Task - Each entry below should be echoed exactly, with pictures omitted.

>>>

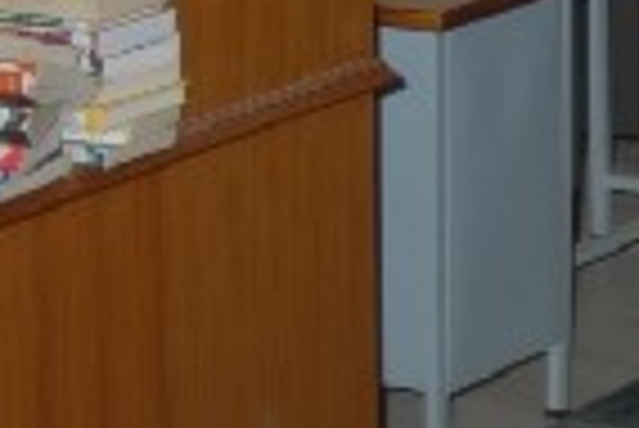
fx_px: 4620
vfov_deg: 5.3
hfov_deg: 7.8
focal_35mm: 260
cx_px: 936
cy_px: 502
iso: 100
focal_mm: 24
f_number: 3.5
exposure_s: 1/125
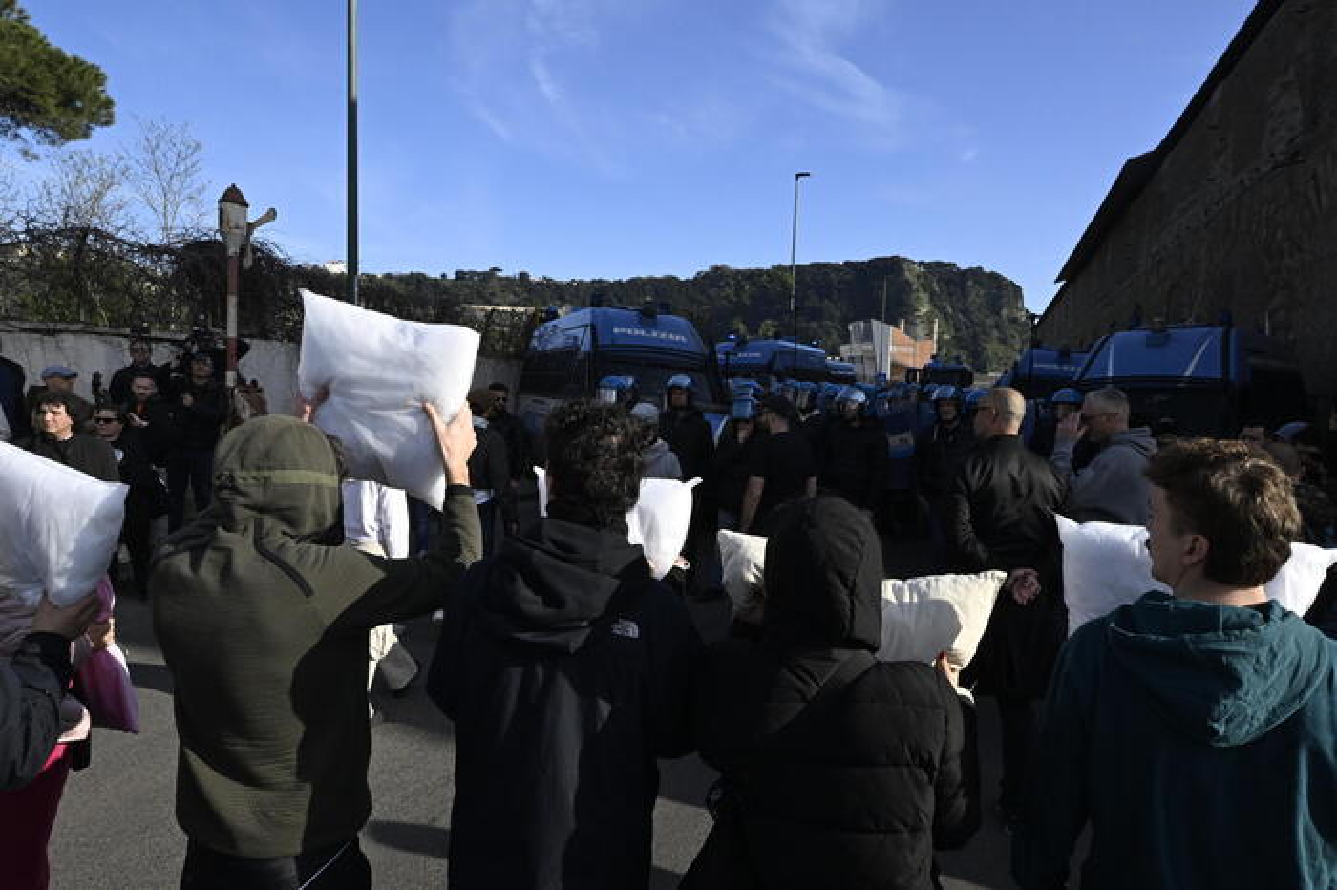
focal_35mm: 21
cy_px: 445
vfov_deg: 59.4
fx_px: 780
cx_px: 668
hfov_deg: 81.2
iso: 1000
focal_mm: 14
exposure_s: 1/1250
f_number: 11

<<<

Solution to this task -
fx_px: 4620
vfov_deg: 5.3
hfov_deg: 7.8
focal_35mm: 260
cx_px: 936
cy_px: 502
iso: 100
focal_mm: 24
f_number: 3.5
exposure_s: 1/125
focal_35mm: 21
cy_px: 445
vfov_deg: 59.4
fx_px: 780
cx_px: 668
hfov_deg: 81.2
iso: 1000
focal_mm: 14
exposure_s: 1/1250
f_number: 11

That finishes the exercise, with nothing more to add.